As civil society meets to discuss the future of campaigning, we share some thoughts from the 2024 UN Civil Society Conference in Nairobi.

By Jean McLean GEC · 10th May, 2024
Karibuni 0

As civil society meets to discuss the future of global campaigning, UN reform and the Pact of the Future, our Director of Engagement Jean McLean shares some initial thoughts from the ground on day one of the 2024 UN Civil Society Conference in Nairobi, Kenya.

Human rights, so fetch

In an increasingly fragmented and multilateral world, the centrality of “human rights” to negotiating and campaigning appears to be weakening. Both the concept and the language around human rights is becoming increasingly watered down, and even omitted entirely. During conversations and plenary debates, many at UNCSC mentioned that the consensus around this term has broken down under sustained pressure from countries who see human rights as the imposition of “Western” norms - countries like China, Russia, and Saudi Arabia, whose governments have less than stellar records of protecting minority or disenfranchised groups.

This is a deeply worrying trend. “Human rights” are a complex and contested topic. But grounding the responsibilities of governments in the fundamental needs of people – whatever their creed or community – is a key bulwark against state tyranny. To remove any idea of the centrality of individual dignity will merely give states free reign to restrict and repress their populations according to political or ideological whim.

Civil society battening down the hatches

In the rush to include private financing, investors and corporations into these multilateral spaces, civil society is feeling squeezed out. Business will always have deeper pockets than the third sector, and there is a real risk that the further opening of campaigning spaces to the corporate world will result in policies that put the interests of capital first. The promotion of the unique role that civil society plays was visible in activities like the unmute campaign and calls for institutional embedding of the role of civil society organisations within the UN. And of course, over all these conversations loomed the spectre of the anti-civil society turn around the world, as countries from India to the United States elect governments increasingly hostile to any kind of civil society presence.

Ambition is high

As always at events like these, there is no shortage of blue-sky thinking, lofty ideas, proposals, initiatives, and imaginative policies for a more inclusive and just future. Rather thinner on the ground are concrete steps to enact any of these ambitions.

Instructions
#1 List the section headings in the piece on the 2024 UN Civil Society Conference.
#2 Resume the piece on the 2024 UN Civil Society Conference from its last sentence.

Data excerpt
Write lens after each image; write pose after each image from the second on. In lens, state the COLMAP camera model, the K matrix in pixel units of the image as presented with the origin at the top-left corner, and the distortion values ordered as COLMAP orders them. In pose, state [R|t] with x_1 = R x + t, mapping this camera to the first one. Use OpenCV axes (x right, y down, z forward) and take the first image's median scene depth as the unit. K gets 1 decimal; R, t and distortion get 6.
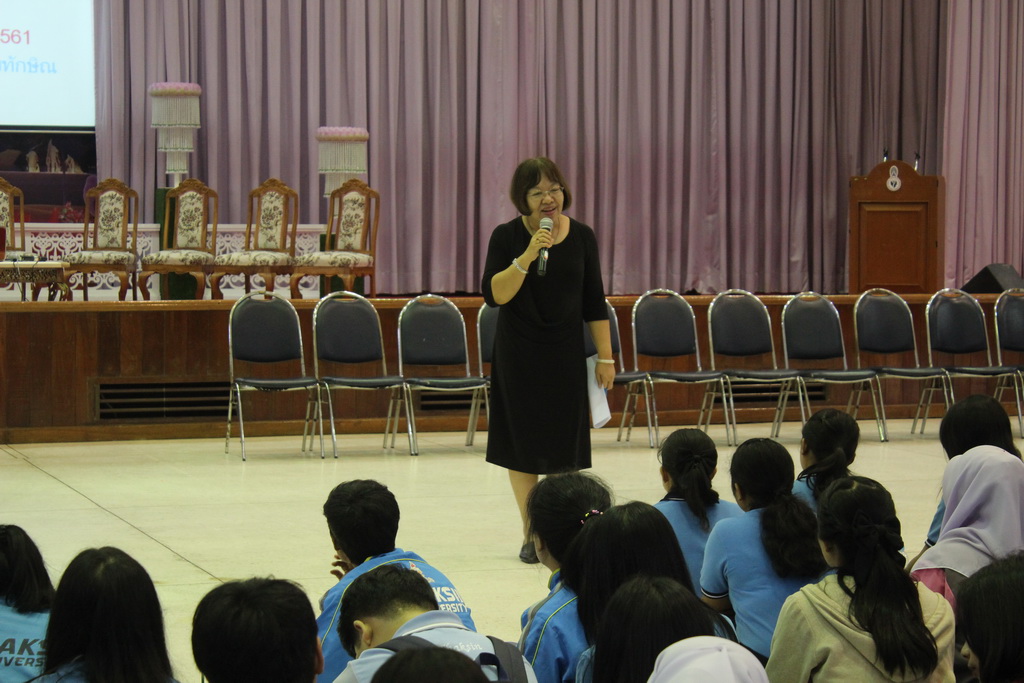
lens RADIAL K [[2542.1, 0, 511.3], [0, 2542.1, 339.1], [0, 0, 1]] dist [0.130459, 0.000000]
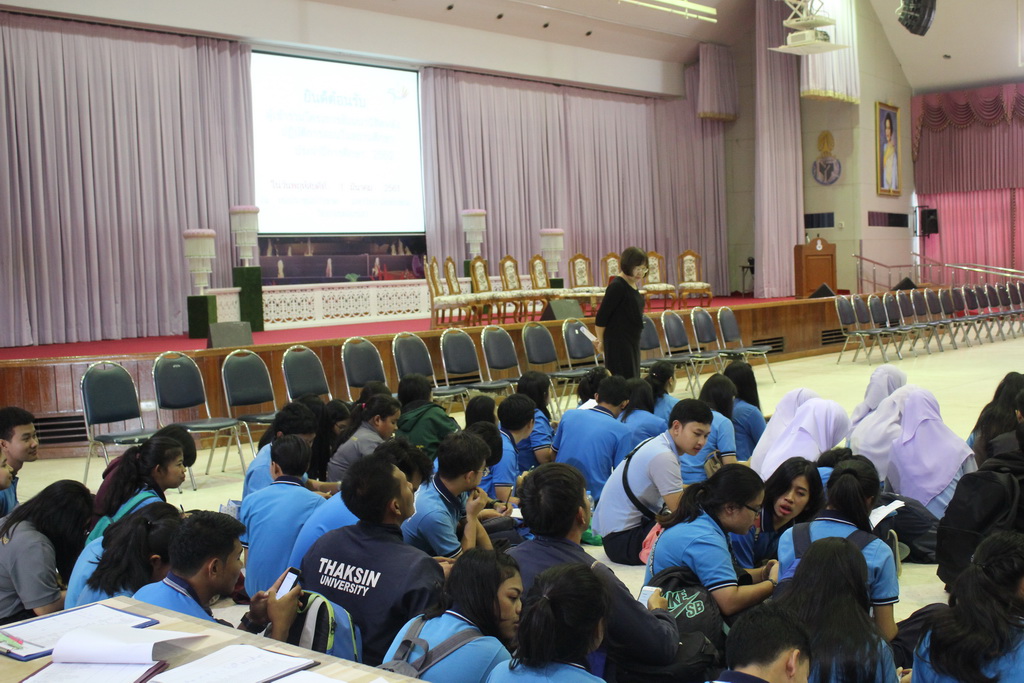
lens RADIAL K [[1284.0, 0, 523.1], [0, 1284.0, 344.5], [0, 0, 1]] dist [-0.058585, 0.000000]
pose [[0.870025, -0.063624, 0.488885, -0.742420], [0.061077, 0.997908, 0.021176, -0.012367], [-0.489209, 0.011435, 0.872091, 0.083491]]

Exercise responses
#1
- Human rights, so fetch
- Civil society battening down the hatches
- Ambition is high

#2
Conversely, the one policy document that will have a major impact on the future of UN campaigning is seriously lacking in ambition. The UN’s flagship Pact for the Future not only doesn’t contain everything that civil society wants, it barely even begins to deliver on the scale of what is required to achieve a positive vision for the future. However all is not lost. The Pact has created a number of important catalytic footholds (Declaration of Future Generations, intergenerational equity and Beyond GDP as key concepts) that civil society can leverage to push for more transformative outcomes. The Pact and the upcoming Summit have also created a moment for civil society to connect, bond and mobilise around. Expect to see more on economic justice.

It's best to be inside and outside the tent

Building social demand in country to influence both national governments and the UN process is being presented as the only game in town. The traditional framing that civil society has to choose between – either working inside the tent to push for ambition, or outside the tent to critique and create pressure – now seems very binary in this increasingly multipolar system. The call used to be “if you are not midwifing a new system you are merely hospising the old”, but is this still true?

At this time of multiple intersecting crises the only way to create change is by doing the hard work of creating constituencies of support around key areas of alignment to lever change. For those prepared to do the hard work of building trust and commonality - or at the very least coordinating at a global level - there are still gains to be won.